On Monday, April 29, 2024, the European Commission announced that it had designated Apple as a ‘gatekeeper’ under the Digital Markets Act (DMA) in relation to iPadOS, the operating system for the tech giant's tablets.
What is the DMA?
The European Union’s DMA defines and designates which tech giants act as gatekeepers.
It does so by defining a specific set of criteria that qualify big digital platforms as gatekeepers and by taking steps to ensure they behave fairly in the market.
The act aims to establish fairer business environments for dependent businesses, boost opportunities for tech start-ups and innovators, and offer consumers more choices.
What is a gatekeeper?
A so-called gatekeeper is a company that has a strong economic and intermediation position in the EU market, which has proven itself durable over a longer period of time.

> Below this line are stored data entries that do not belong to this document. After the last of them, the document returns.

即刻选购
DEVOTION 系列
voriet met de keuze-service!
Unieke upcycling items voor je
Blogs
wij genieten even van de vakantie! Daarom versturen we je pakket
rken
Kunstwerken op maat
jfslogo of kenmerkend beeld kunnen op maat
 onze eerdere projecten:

According to The Verge, the specific criteria for defining a company as a gatekeeper include the company having an annual EU revenue of at least €7.5 billion in each of the last three years, or an average market cap of €75 billion in the last year. Furthermore, it must offer its platform to at least three EU member states, and maintain a core platform with at least 45 million monthly active users and 10,000 yearly active business users in the EU, also over the last three years.
Why is iPadOS allegedly gatekeeping?
On September 5, 2023, the Commission designated its first six gatekeepers, covering 22 core platforms: Alphabet (the company behind Google), Amazon, Apple, ByteDance (the company behind TikTok), Meta, and Microsoft.
Included in those 22 platforms was Apple’s iOS, its Safari-browser, and its App Store. The iPadOS was not immediately included as it did not meet the quantitative threshold of the DMA.
Nevertheless, the Commission opened an investigation into the platform to determine whether or not it was an important gateway for business users to reach end users and therefore should be designated as a gatekeeper, resulting in this week’s conclusion.
“Our market investigation showed that despite not meeting the thresholds, iPadOS constitutes an important gateway on which many companies rely to reach their customers,” explains Executive Vice-President in charge of competition policy Margrethe Vestager in a statement released by the Commission.
Apple now has six months to comply with the DMA regulations for iPadOS, failing which it could face significant fines.